Princeton resident David Bryant, who works on the grounds crew at Princeton Theological Seminary, was sent back to jail today after a judge ordered him back in custody.
Earlier this month an appeals court overturned the decision that led to Bryant’s release last year. Bryant, 57, served nearly four decades in prison for a crime he says he did not commit. He was convicted for the rape and murder of an 8-year-old Bronx girl and was freed from prison 14 months ago when a judge ruled that his public defender at the time had provided a poor defense.
The district attorney’s office in New York appealed the judge’s ruling, and on June 19, the Appellate Division overturned the decision. Prosecutors demanded today that Bronx Supreme Court Justice Seth Marvin reinstate Bryant’s conviction for the 1974 killing of Karen Smith.
Police found a semen stain on Smith’s clothes with type O blood; Bryant has type B blood. Bryant’s public defender never had his blood type tested and compared to the sample. Judge Marvin ruled last year that the lawyer’s failure to have Bryant’s blood type determined or consult with a serologist was the result of neglect and ignorance. But the Appellate Court ruled that Bryant received effective assistance of counsel under state and federal constitutional standards.
“Although there was a lack of physical evidence connecting defendant to the crime, his guilt was established on the basis of his voluntary statements to the police, the testimony of several witnesses placing him near the scene of the crime, and evidence indicating consciousness of guilt,” reads the court’s ruling. “Since defendant’s 80-year-old trial counsel testified that he had no memory of representing defendant at his trial in 1976, his inability to recall his reasons for not consulting a serologist or having defendant’s blood type tested did not establish that such actions were not rooted in strategic considerations.”
Back in 1974, Bryant , then 18, was arrested within a day after the body of Smith was found in the stairwell of a housing project. She had been beaten, raped, sodomized, and stabbed 11 times. Bryant said a confession was coerced from him by police after 12 hours of interrogation that included physical abuse. He was convicted and spent the next 38 years in Marcy prison in upstate New York.
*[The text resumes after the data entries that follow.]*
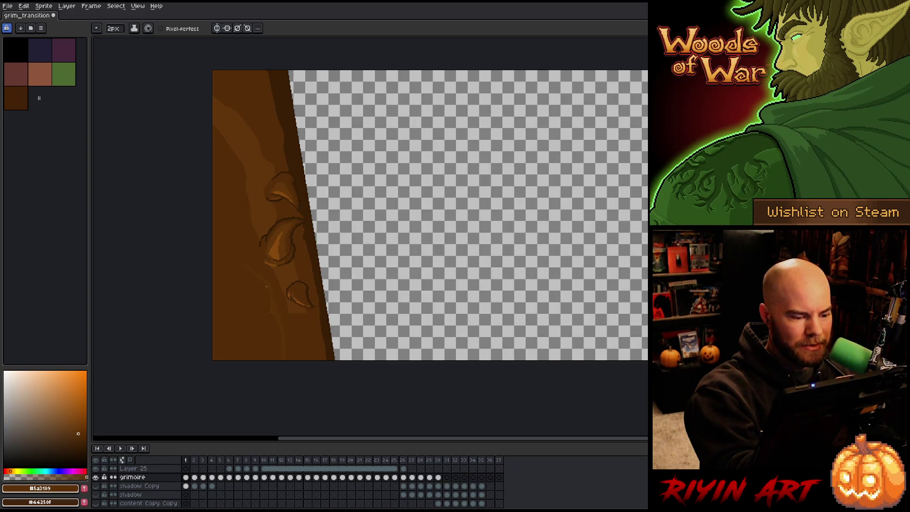
left_click(254, 272, "alt")
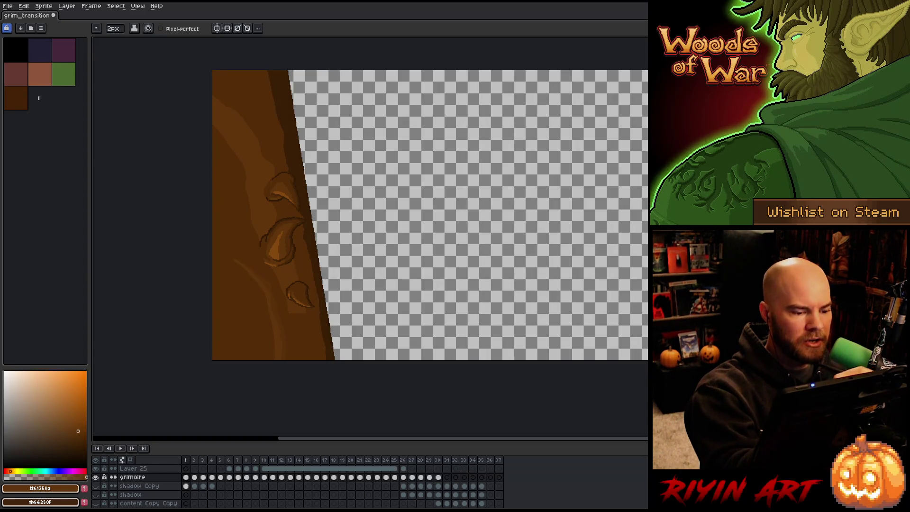
left_click(281, 312, "alt")
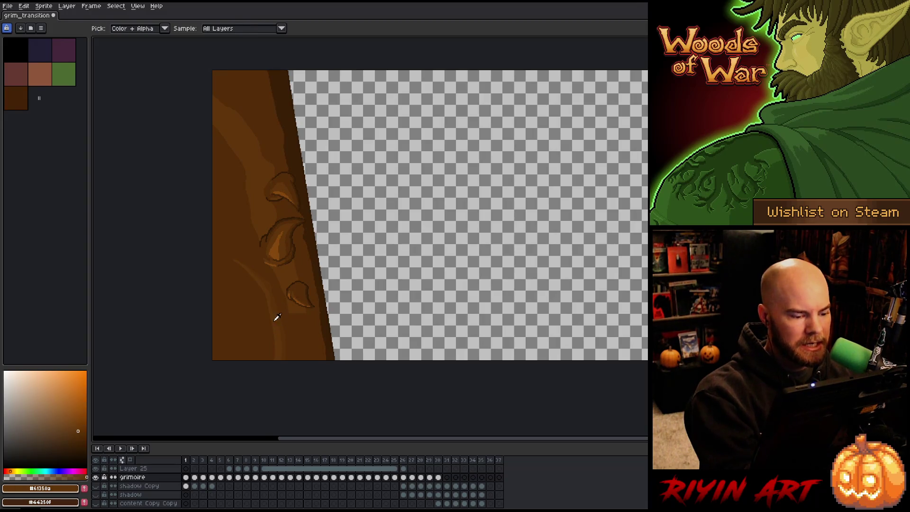
left_click(271, 315, "alt")
key("g")
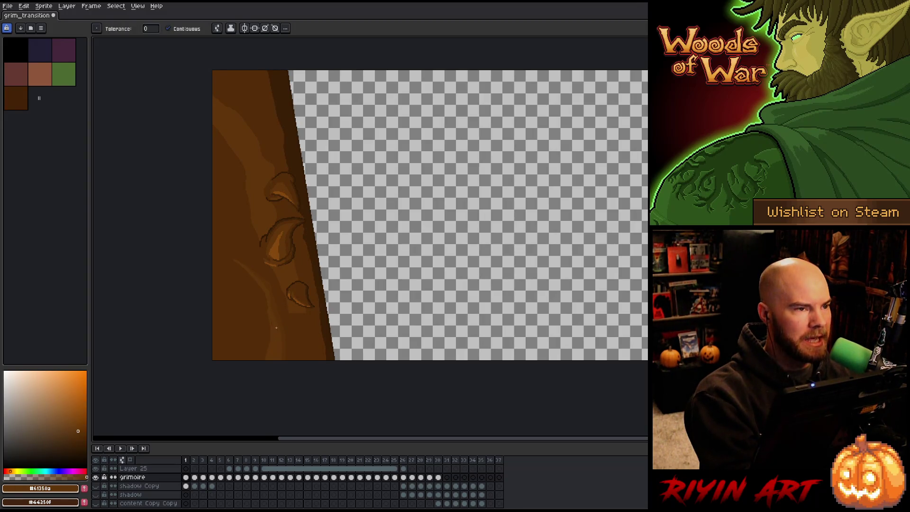
key("b")
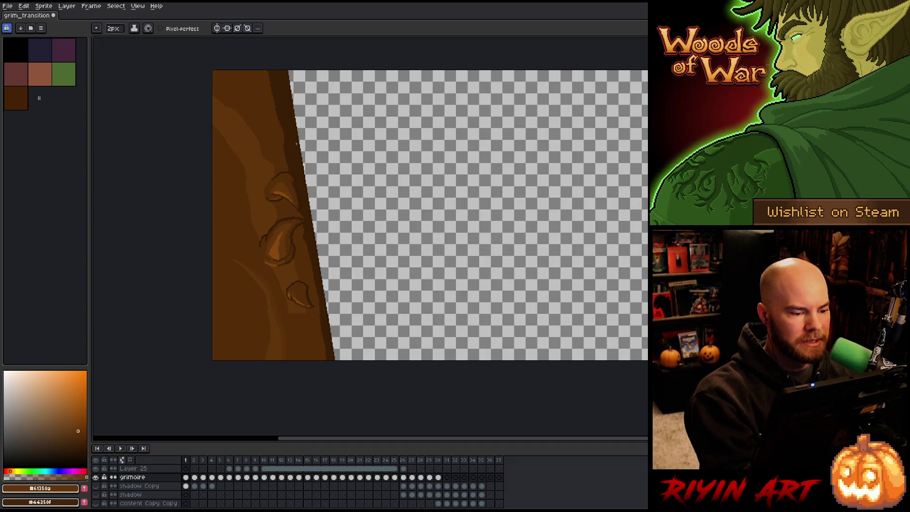
key("alt")
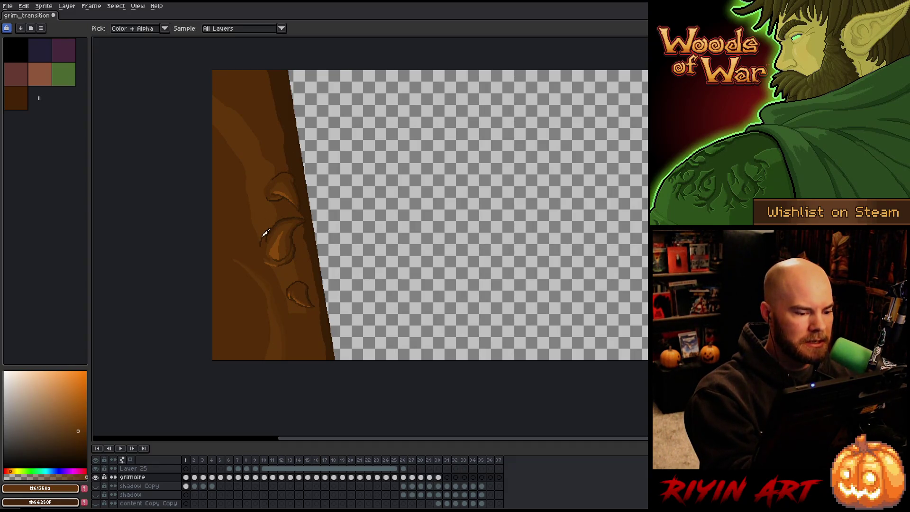
left_click(261, 238, "alt")
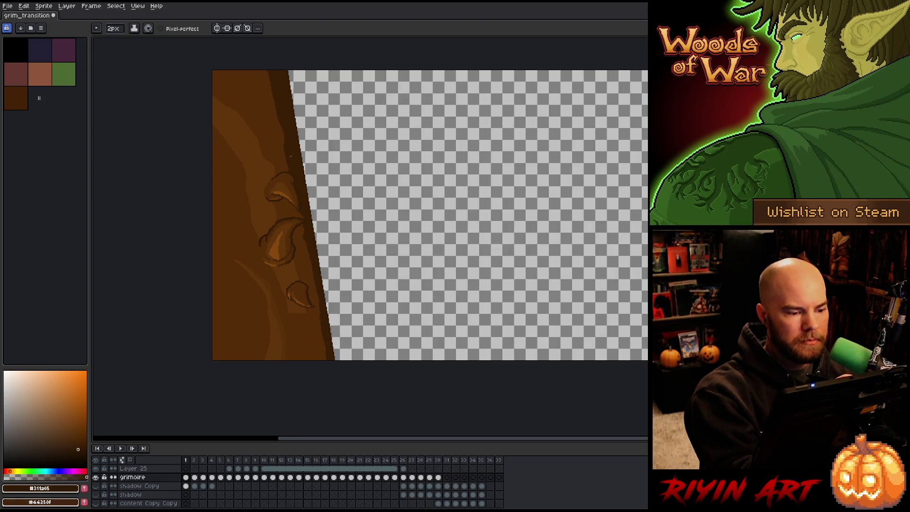
left_click(270, 185, "alt")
He tried in vain to find someone to champion his cause, but then he learned about Centurion Ministries in 2002 and wrote the non-profit a letter. Centurion’s sole mission is to free the innocent from prison based on factual evidence. Centurion worked on the case and dug up the fact that Bryant’s blood type did not match the semen sample.
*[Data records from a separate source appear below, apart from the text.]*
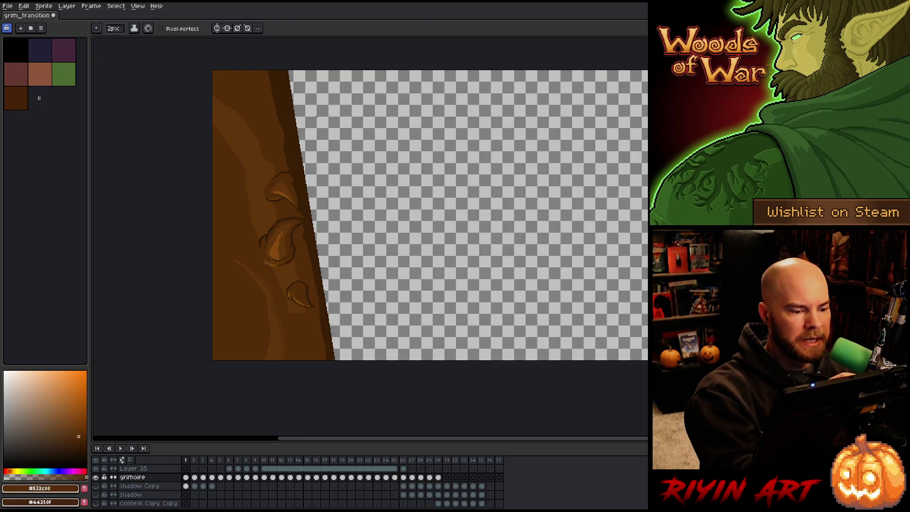
left_click(267, 211, "alt")
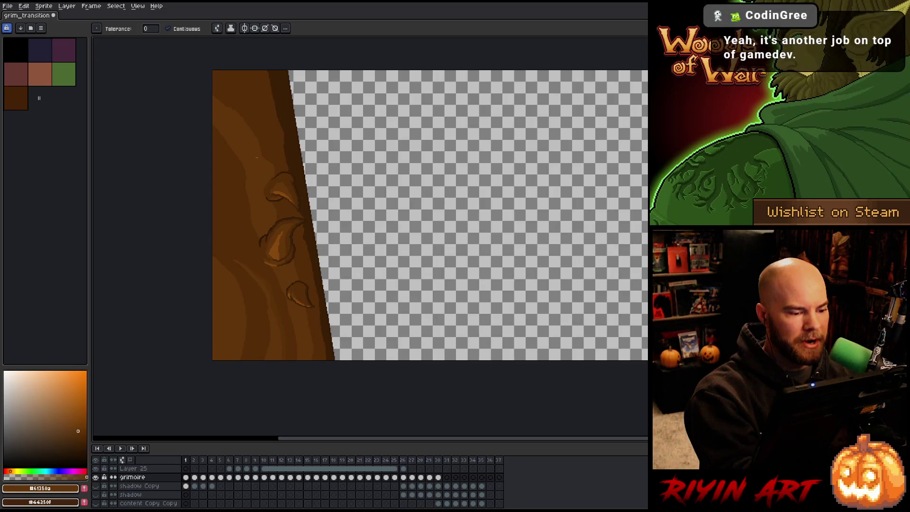
Step: Draw a curved dark-brown stroke at the trunk's upper left
key("alt")
key("w")
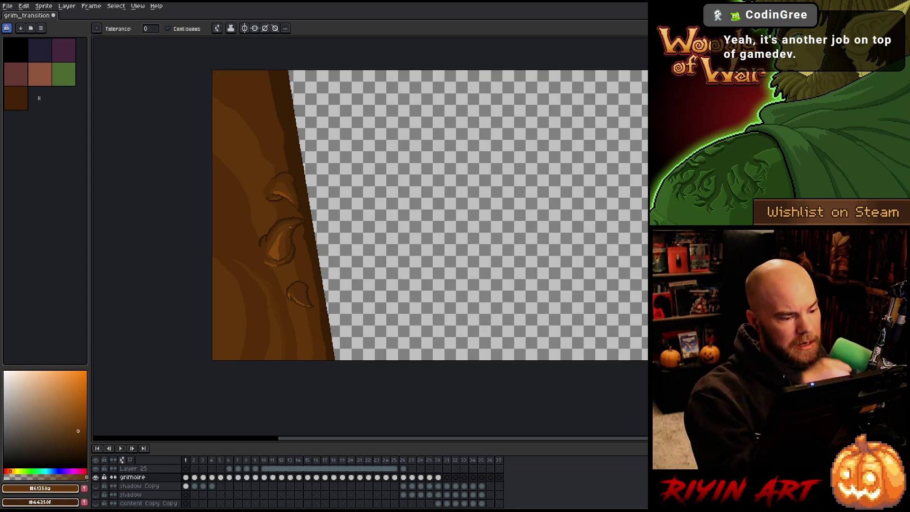
key("b")
key("i")
left_click(297, 238)
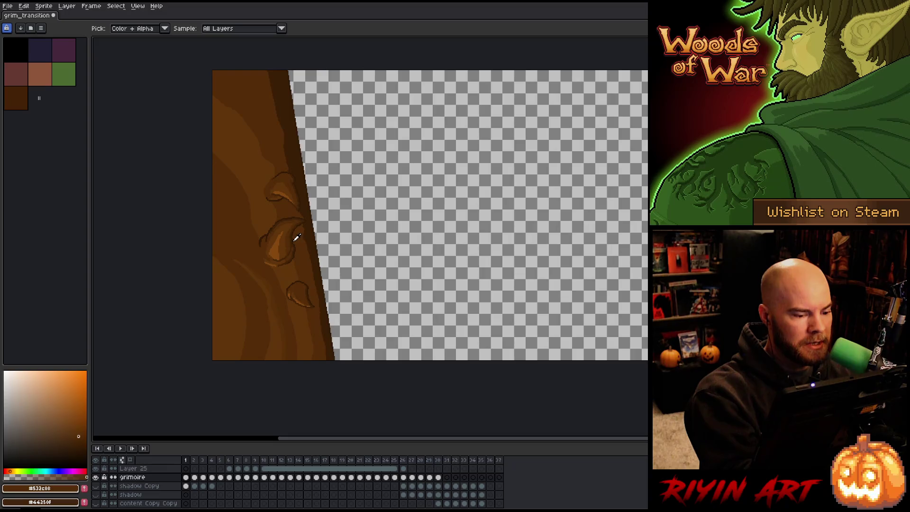
left_click(264, 236)
key("b")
Prosecutors have claimed that the victim’s blood type was O and perhaps the eight-year-old’s vaginal secretions could have mixed with the semen, masking the blood type — a highly unlikely scenario. The semen sample can’t be tested for DNA, because the state allegedly is unable to locate the sample. All that remains is court testimony and an autopsy report that outlined the evidence related to the blood testing.
Last week Bryant’s lawyer, Paul Casteleiro, filed an application to appeal the latest ruling. In the meantime, Bryant will have to wait for the hearing from prison. Bryant was sentenced to 25 years to life. Some have questioned why he was never paroled. Bryant went before a parole board seven times, and each time he was rejected. “A prisoner has to admit guilt and show remorse to be considered for parole,” Bryant told Planet Princeton yesterday. “I’m not going to admit to something I did not do.”